● **Directions for this task**:
Can you repeat every line of the records below word for word, leaving out the pictures?

Collection entries

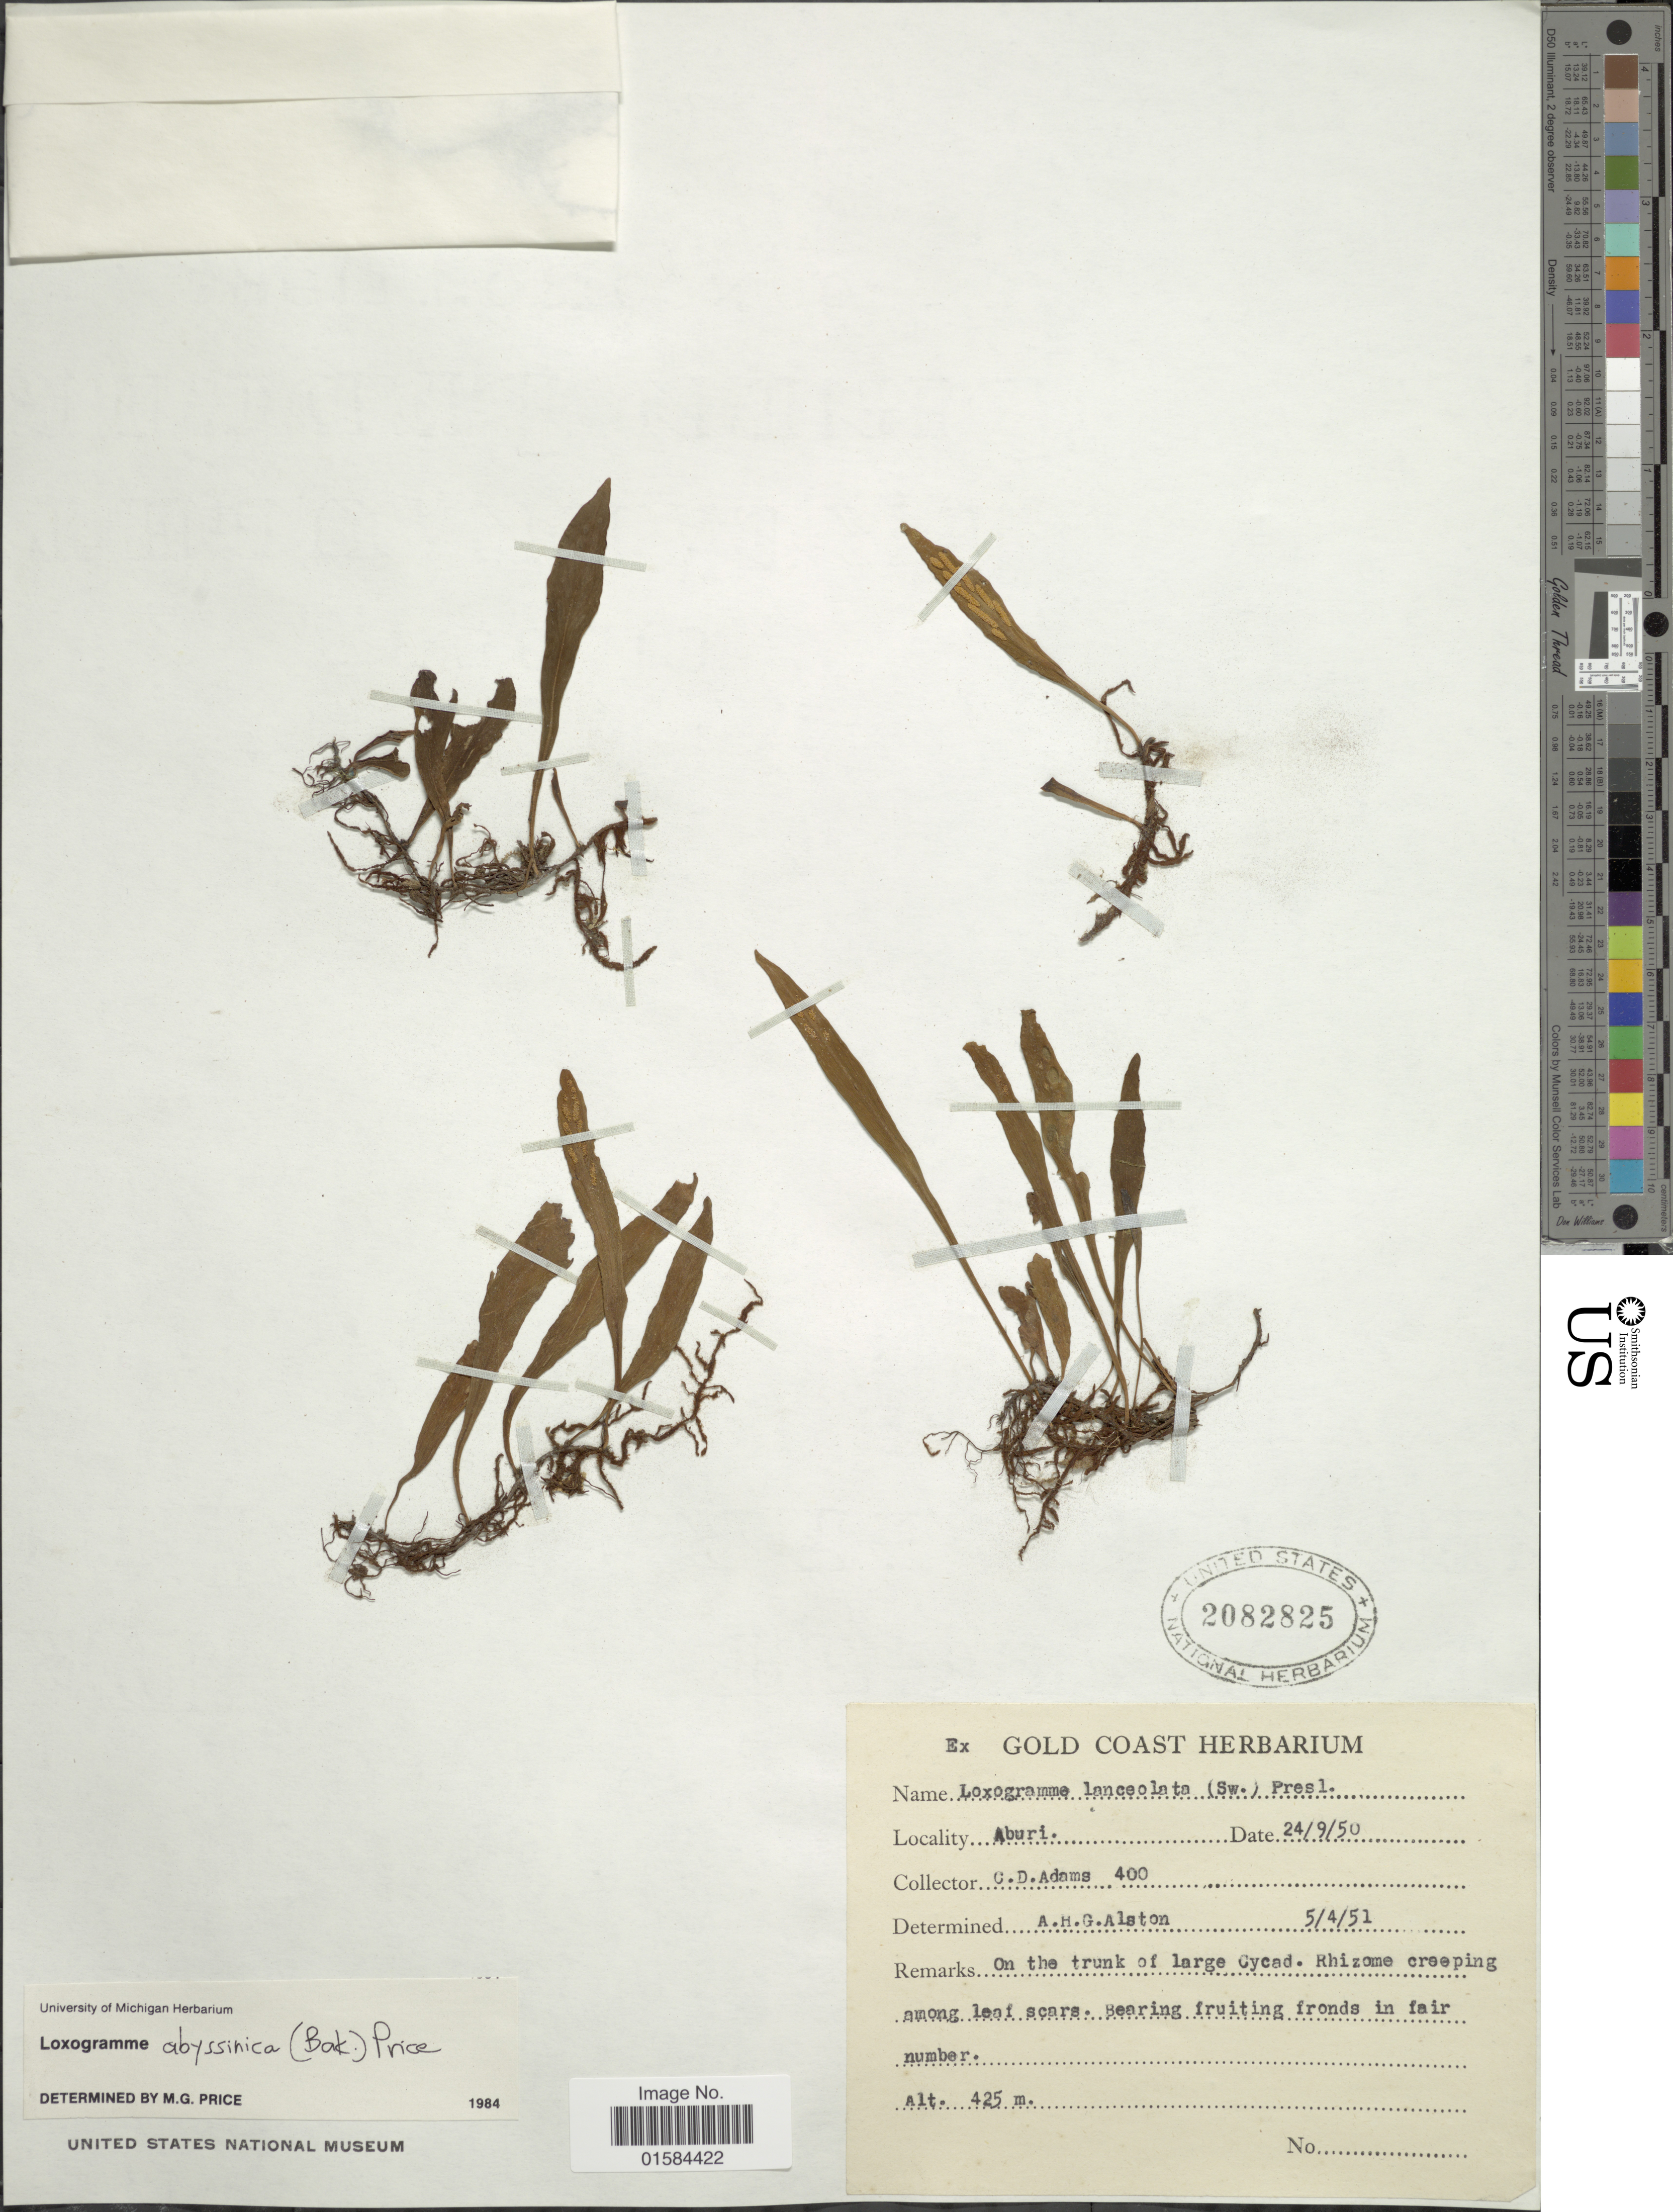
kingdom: Plantae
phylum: Tracheophyta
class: Polypodiopsida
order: Polypodiales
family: Polypodiaceae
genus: Loxogramme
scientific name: Loxogramme abyssinica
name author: (Baker) Price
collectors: C. D. Adams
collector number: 400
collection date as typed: Transcribed d/m/y: 24/9/50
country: Ghana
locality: Aburi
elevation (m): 425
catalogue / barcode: US 2082825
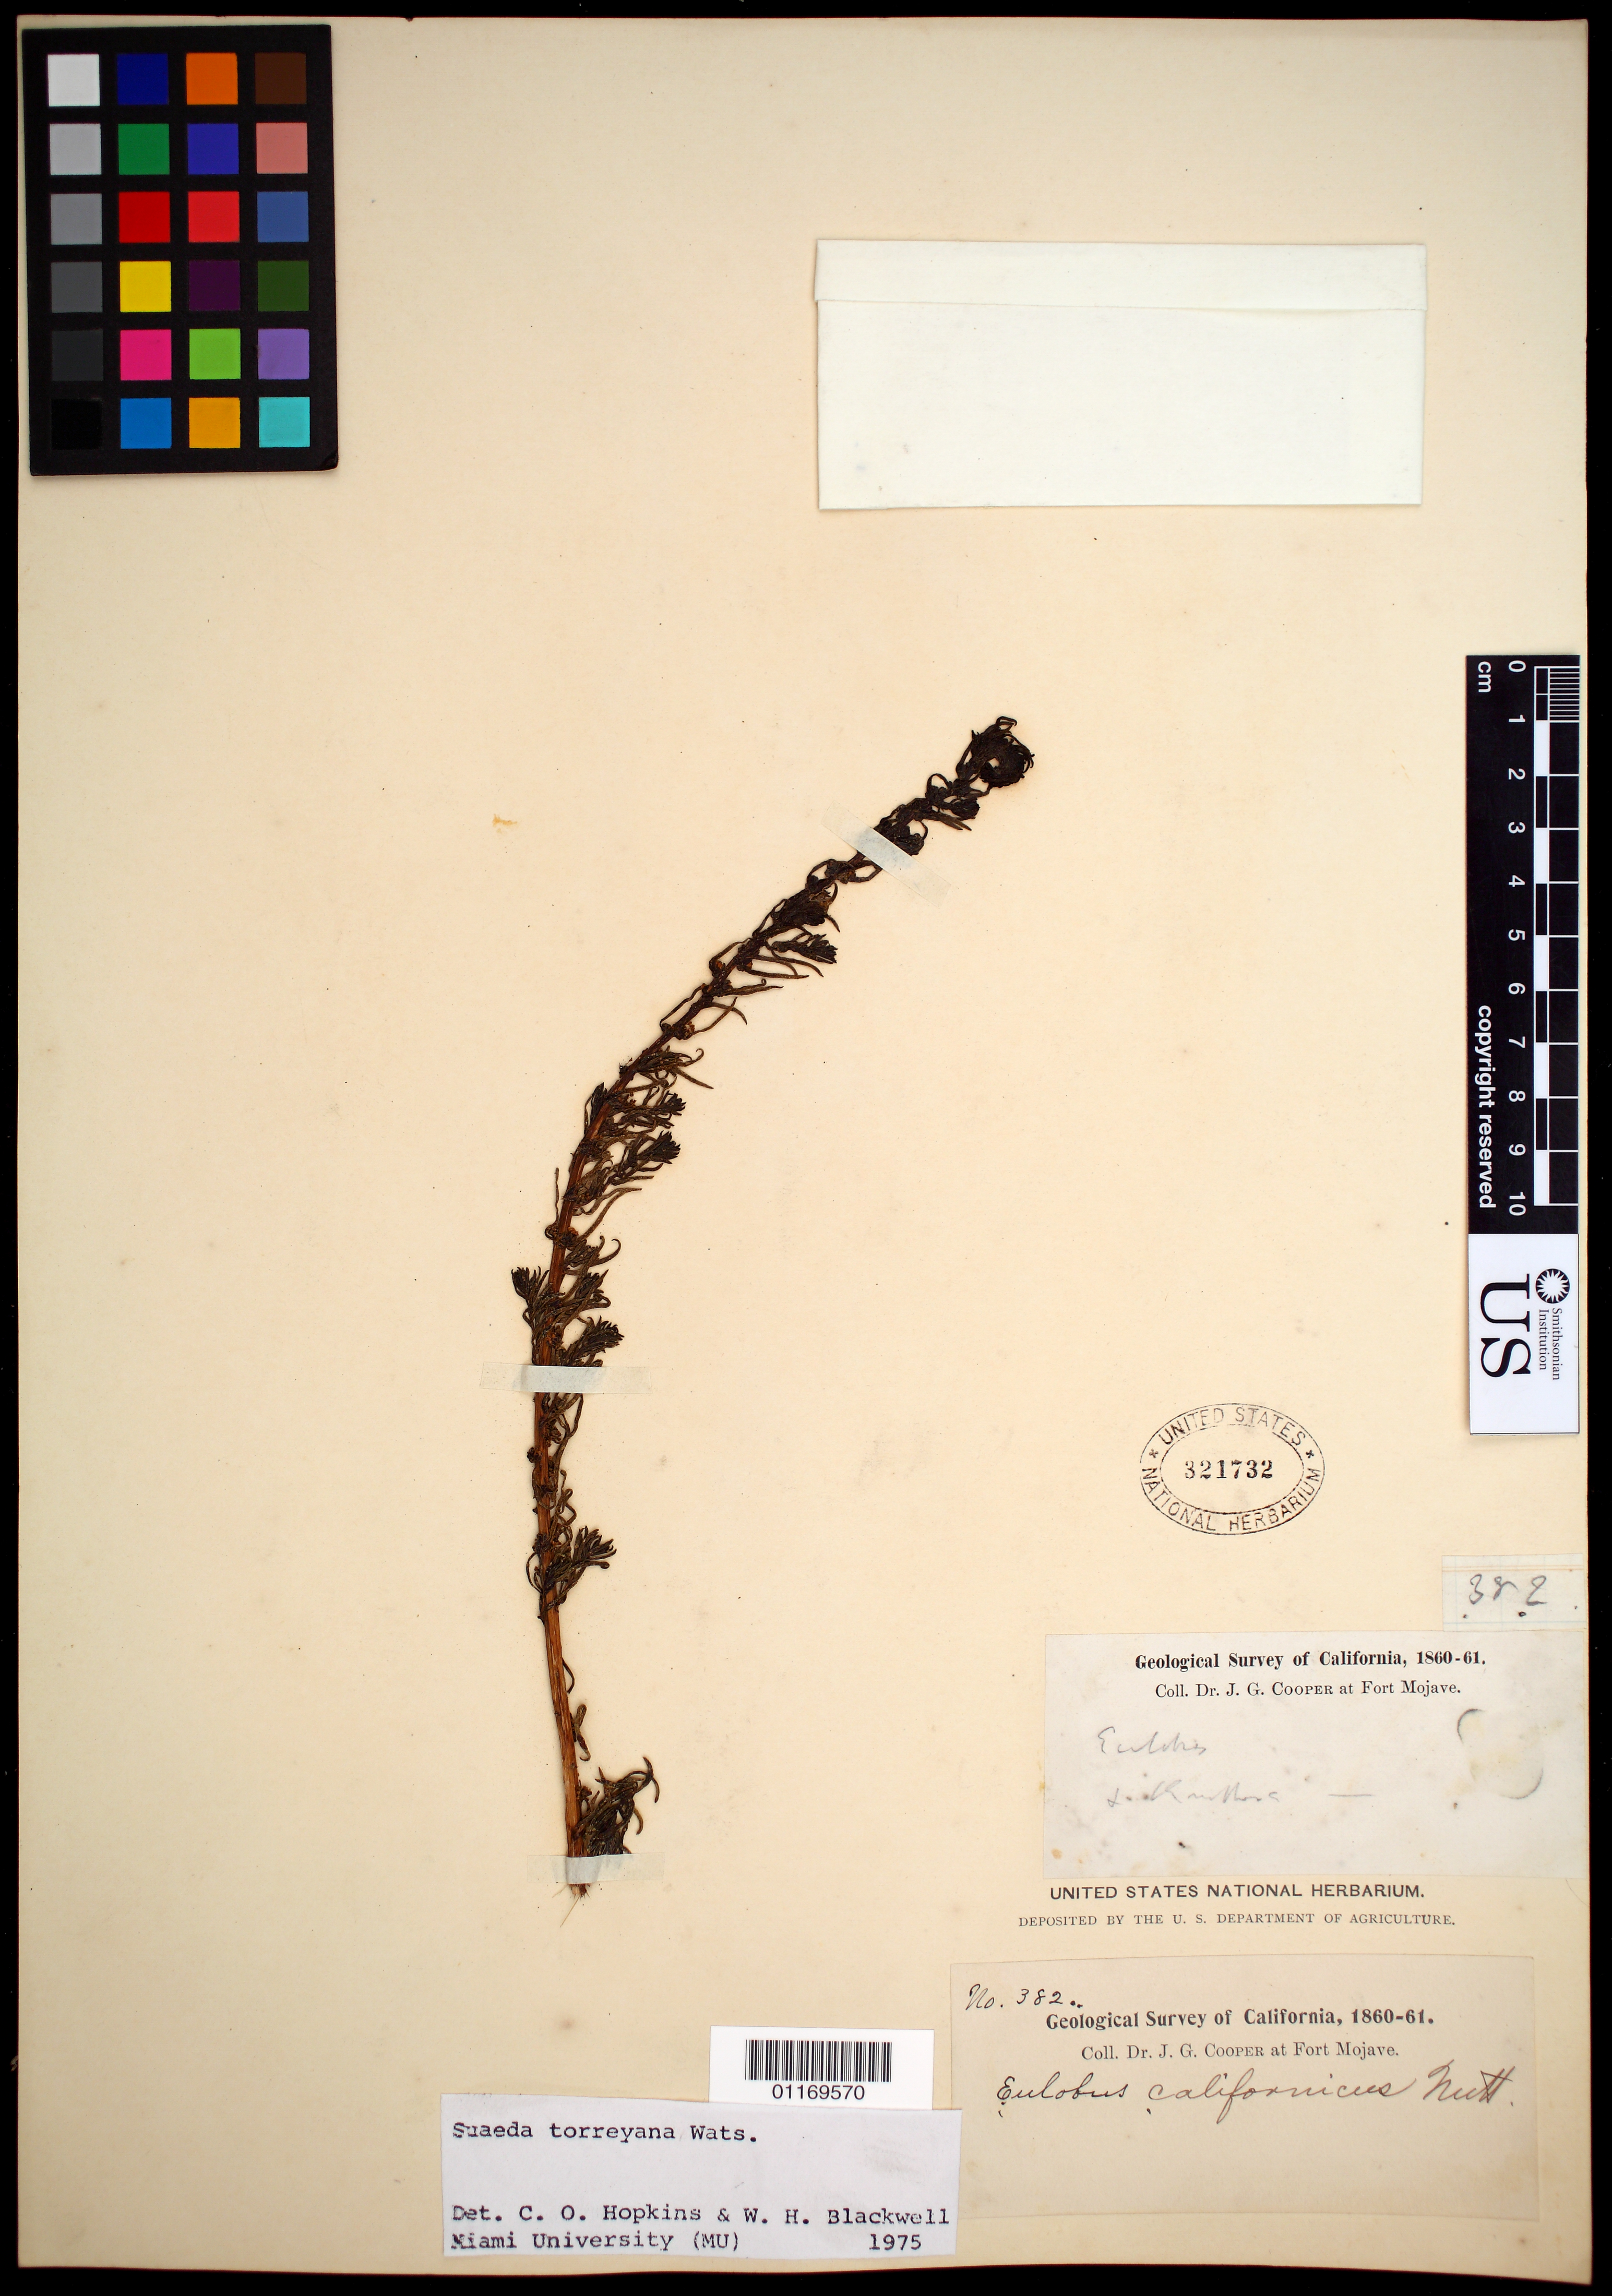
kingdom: Plantae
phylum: Tracheophyta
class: Magnoliopsida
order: Caryophyllales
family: Amaranthaceae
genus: Suaeda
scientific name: Suaeda torreyana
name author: S. Watson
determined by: Hopkins, C. O.; Blackwell, W. H.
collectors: J. G. Cooper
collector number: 382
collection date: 1860/1861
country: United States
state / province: California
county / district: San Bernardino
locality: Fort Mojave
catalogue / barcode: US 321732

● **Correct result**:
kingdom: Plantae
phylum: Tracheophyta
class: Polypodiopsida
order: Polypodiales
family: Polypodiaceae
genus: Loxogramme
scientific name: Loxogramme abyssinica
name author: (Baker) Price
collectors: C. D. Adams
collector number: 400
collection date as typed: Transcribed d/m/y: 24/9/50
country: Ghana
locality: Aburi
elevation (m): 425
catalogue / barcode: US 2082825
kingdom: Plantae
phylum: Tracheophyta
class: Magnoliopsida
order: Caryophyllales
family: Amaranthaceae
genus: Suaeda
scientific name: Suaeda torreyana
name author: S. Watson
determined by: Hopkins, C. O.; Blackwell, W. H.
collectors: J. G. Cooper
collector number: 382
collection date: 1860/1861
country: United States
state / province: California
county / district: San Bernardino
locality: Fort Mojave
catalogue / barcode: US 321732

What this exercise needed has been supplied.